Le coût de la vie en Israël est très élevé et les salaires ne suffisent pas à couvrir toutes les dépenses quotidiennes et médicales. Souvent, les deux parents sont contraints de travailler à temps plein. Outre les difficultés financières, l'intégration devient un défi pour de nombreux immigrants. Il ne s'agit pas seulement d'apprendre une nouvelle langue, mais aussi de s'intégrer dans la culture juive. Il n'est pas rare que des formations supplémentaires soient nécessaires pour pouvoir financer et mener une vie indépendante. ACMI remédier à cette situation et soutient donc le fonds « Keren Ruchama ». Grâce aux dons provenant de Suisse, ACMI apporte une aide ACMI .

Cette aide directe permet d'effectuer des paiements en cas d'urgence financière, de financer des programmes de formation, des formations à la gestion financière et des interventions médicales nécessaires. Keren Ruchama offre de nouvelles perspectives et un avenir plein d'espoir, avec pour objectif d'aider les personnes à retrouver leur indépendance. Une aide pratique est également apportée aux parents isolés afin qu'ils puissent faire face à leur quotidien difficile.

Keren Ruchama représente le travail de l'aide communautaire israélienne en Suisse. Depuis sa fondation, ACMI revient ACMI sur son histoire et constate sans cesse les bienfaits apportés aux personnes en Israël. Comme Keren Ruchama ne se contente pas d'apporter une aide financière, mais est en contact direct avec les personnes concernées à travers des rencontres et un accompagnement, l'aide et l'amour de Dieu sont perceptibles pour de nombreux juifs messianiques.

Rapport de Boaz Fastman

Boaz Fastman, directeur du fonds Keren Ruchama, est reconnaissant que Dieu pourvoie sans cesse aux besoins du pays et de nombreux membres du corps messianique. En 2018, 186 familles et personnes individuelles issues du corps messianique ont pu bénéficier d'une aide. Quatre exemples permettent de donner un aperçu du travail de Keren Ruchama :

Une mère célibataire avec quatre enfants souffre de la violence de son mari alcoolique. Elle vit à Kfar Saba, près de Tel Aviv. Elle tente de nourrir ses enfants grâce à un petit atelier de couture. En plus de s'occuper de sa famille, elle doit trouver la force d'accepter et d'effectuer suffisamment de travaux de couture. La femme est très découragée, car elle ne supporte presque plus sa situation. Des amis préparent deux repas chauds par semaine pour la famille. Keren Ruchamah a été informée de la situation et a versé 12 000 NIS (environ 3 400 CHF) à cette femme.
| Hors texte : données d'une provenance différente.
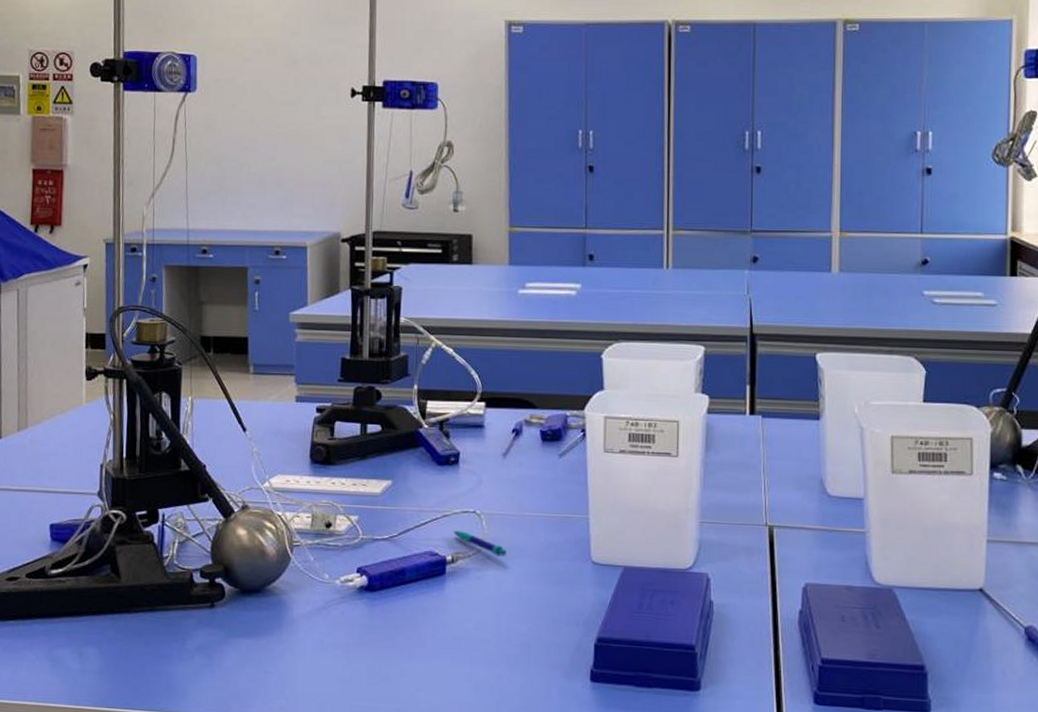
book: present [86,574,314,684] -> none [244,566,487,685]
Cela lui permet de rembourser ses dettes, de payer son loyer et de se faire soigner les dents.

Un jeune couple d'une vingtaine d'années a récemment fait son alya et tente de s'installer à Jérusalem. Tous deux sont encore en formation : lui étudie à l'Université hébraïque de Jérusalem et sa femme suit un cours d'hébreu intensif (oulpan) ainsi qu'une formation à distance. Keren Ruchama soutient ce jeune couple à hauteur de 10 000 NIS (soit environ 2 800 CHF). Cela leur permet de payer les frais de scolarité et les dépenses liées au matériel pédagogique.
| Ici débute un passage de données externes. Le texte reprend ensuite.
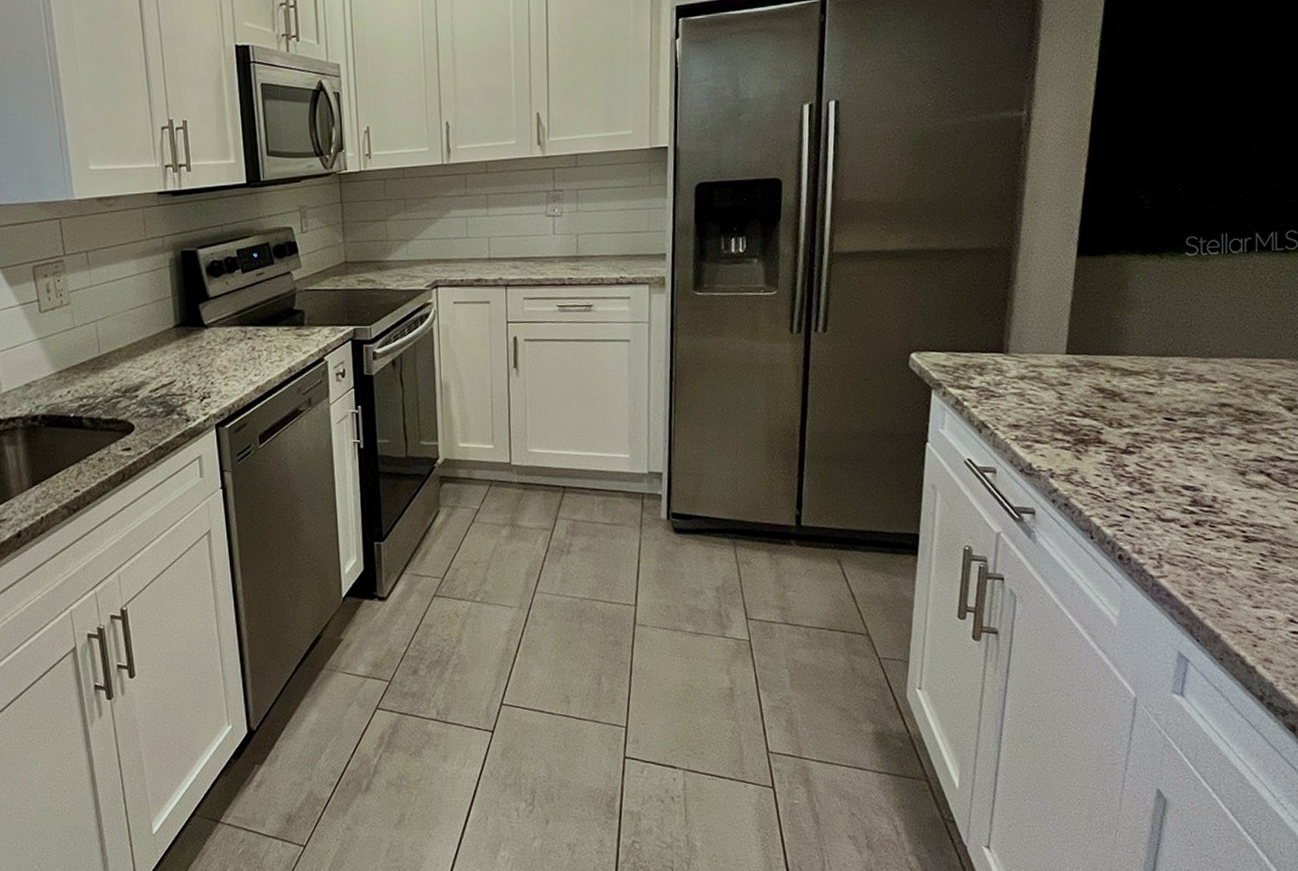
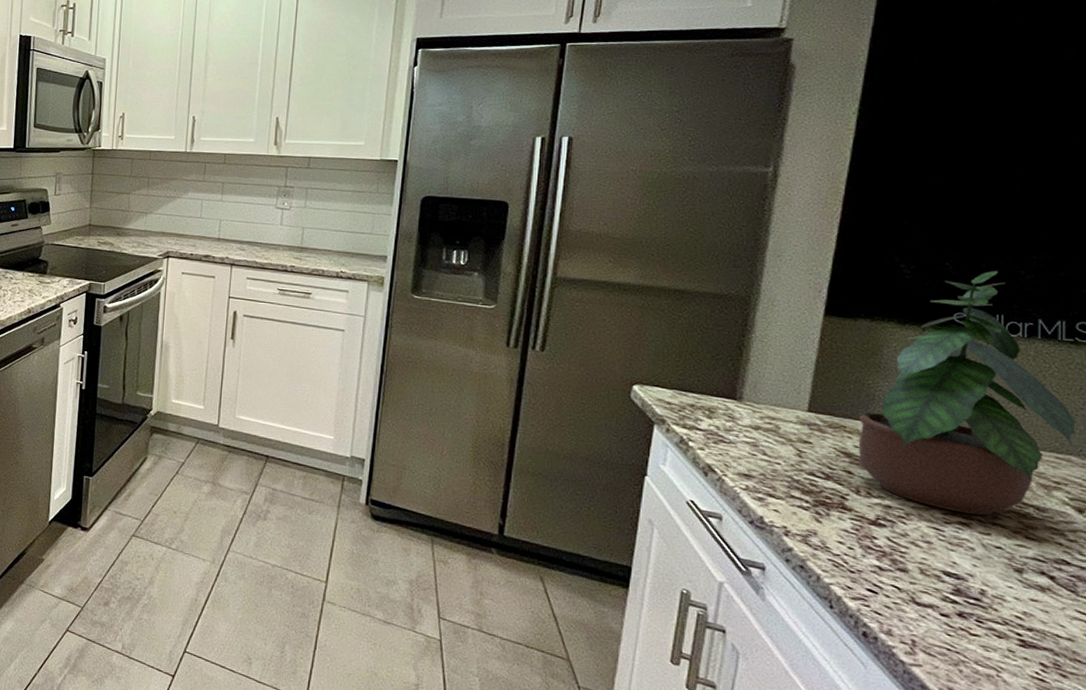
potted plant: none [1109,191,1286,429] -> present [858,271,1076,516]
Une jeune fille de 17 ans est arrivée en Israël il y a huit ans avec sa mère et sa sœur, en provenance de Finlande. Elle vit à Kfar Saba, près de Tel Aviv. La jeune femme se sent chez elle en Israël et souhaite également effectuer son service militaire israélien. Elle ne veut pas retourner en Finlande avec sa mère. L'été dernier, elle s'est fait baptiser. Elle se sent très à l'aise dans la communauté messianique. Elle a trouvé un nouveau foyer chez un membre de la communauté. La mère de famille fait tout son possible pour offrir un foyer à cette jeune femme. Cependant, les frais d'entretien dépassent son budget. Keren Ruchama soutient la mère de famille de la jeune femme à hauteur de 7 000 NIS (soit environ 2 000 CHF). Cette somme permet de payer la nourriture, les fournitures scolaires, les cours particuliers de mathématiques et les vêtements.
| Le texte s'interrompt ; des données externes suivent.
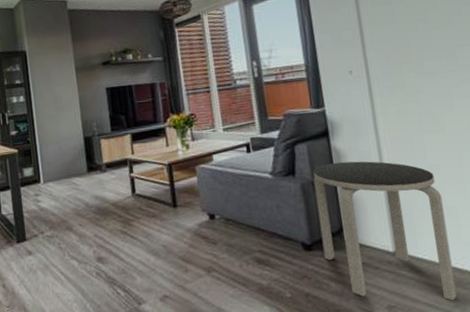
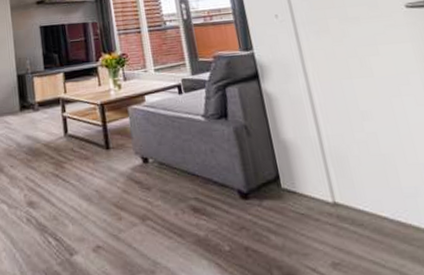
side table: present [313,161,457,301] -> none [245,105,404,259]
Un couple avec un enfant en bas âge est arrivé en Israël il y a deux ans et demi et vit à Haïfa. En Israël, le coût de la vie est très élevé et les salaires relativement bas. Il est très difficile pour ce couple de subvenir à ses besoins. L'homme a trouvé un emploi comme agent d'entretien dans une école. Mais en octobre dernier, il s'est cassé l'omoplate et n'a plus pu travailler. Keren Ruchamah a aidé cette famille en difficulté en lui versant 5 000 NIS (soit environ 1 400 CHF).